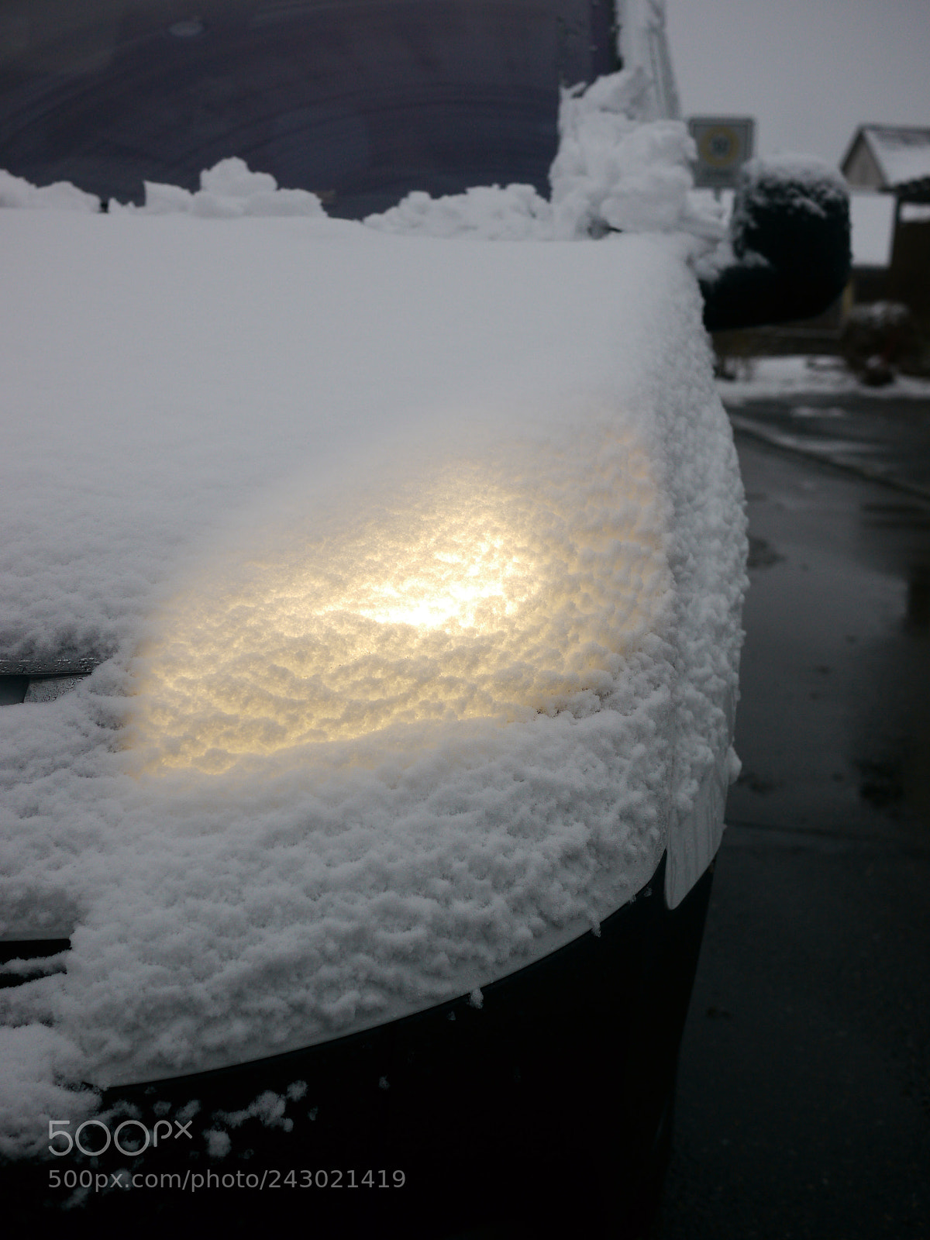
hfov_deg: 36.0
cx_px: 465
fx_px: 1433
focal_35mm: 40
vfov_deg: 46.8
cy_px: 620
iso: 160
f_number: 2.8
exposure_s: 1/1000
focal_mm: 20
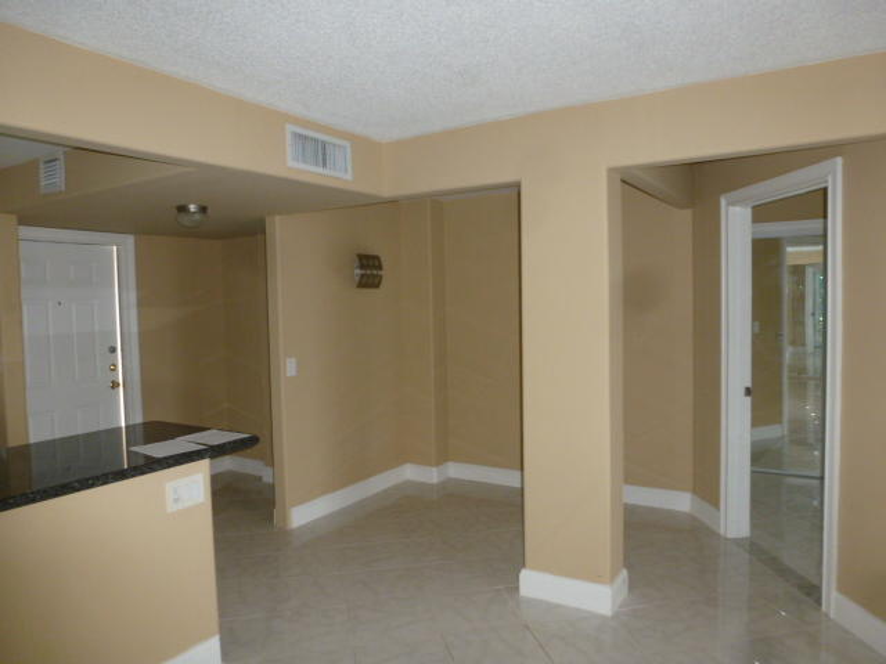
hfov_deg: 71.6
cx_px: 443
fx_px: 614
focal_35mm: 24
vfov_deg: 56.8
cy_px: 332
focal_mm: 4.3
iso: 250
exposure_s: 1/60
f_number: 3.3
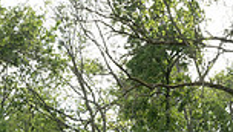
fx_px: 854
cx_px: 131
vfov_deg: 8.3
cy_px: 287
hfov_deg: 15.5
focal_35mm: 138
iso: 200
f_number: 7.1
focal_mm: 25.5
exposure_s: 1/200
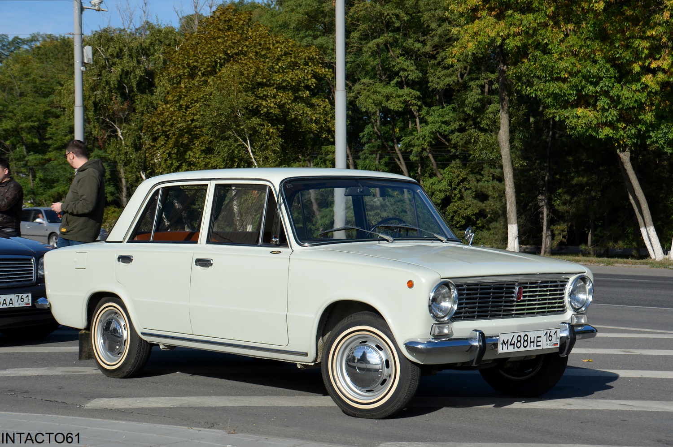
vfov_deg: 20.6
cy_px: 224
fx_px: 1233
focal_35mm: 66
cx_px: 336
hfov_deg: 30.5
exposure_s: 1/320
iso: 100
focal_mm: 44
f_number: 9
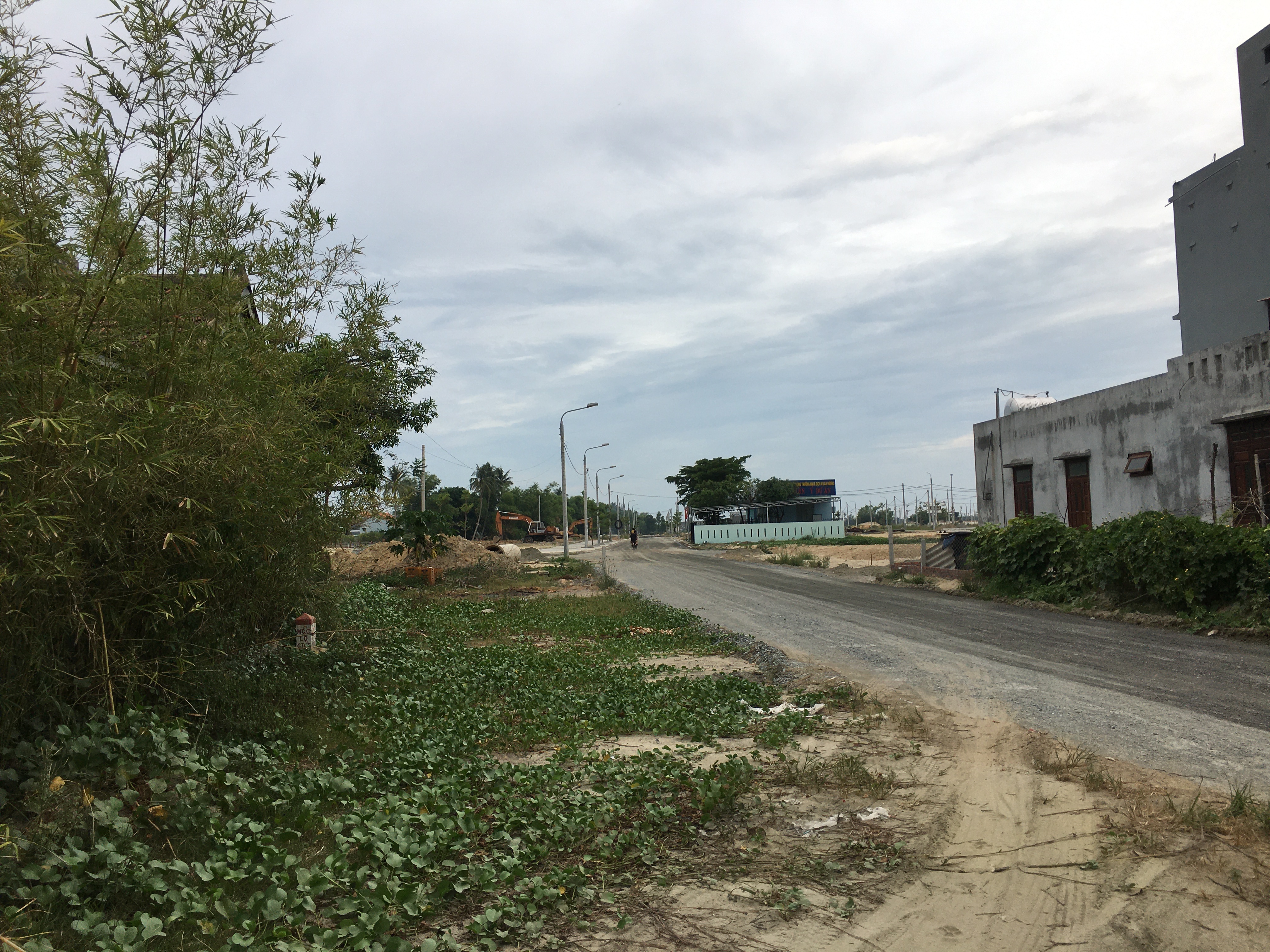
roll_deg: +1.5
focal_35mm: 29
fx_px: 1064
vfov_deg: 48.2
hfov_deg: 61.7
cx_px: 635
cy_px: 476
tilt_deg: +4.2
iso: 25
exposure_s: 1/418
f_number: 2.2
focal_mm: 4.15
|---|
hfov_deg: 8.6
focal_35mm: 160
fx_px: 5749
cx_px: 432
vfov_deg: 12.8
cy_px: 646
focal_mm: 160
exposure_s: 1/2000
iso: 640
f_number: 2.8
|---|
TASK TO COMPLETE: Return word for word the lines of the listing above, starting at the line with "exposure_s: 1/60" and ending at the line with "focal_mm: 4.15", both included. Pictures do not belong in the copy.

FINAL ANSWER:
exposure_s: 1/60
f_number: 3.3
fx_px: 854
cx_px: 131
vfov_deg: 8.3
cy_px: 287
hfov_deg: 15.5
focal_35mm: 138
iso: 200
f_number: 7.1
focal_mm: 25.5
exposure_s: 1/200
vfov_deg: 20.6
cy_px: 224
fx_px: 1233
focal_35mm: 66
cx_px: 336
hfov_deg: 30.5
exposure_s: 1/320
iso: 100
focal_mm: 44
f_number: 9
roll_deg: +1.5
focal_35mm: 29
fx_px: 1064
vfov_deg: 48.2
hfov_deg: 61.7
cx_px: 635
cy_px: 476
tilt_deg: +4.2
iso: 25
exposure_s: 1/418
f_number: 2.2
focal_mm: 4.15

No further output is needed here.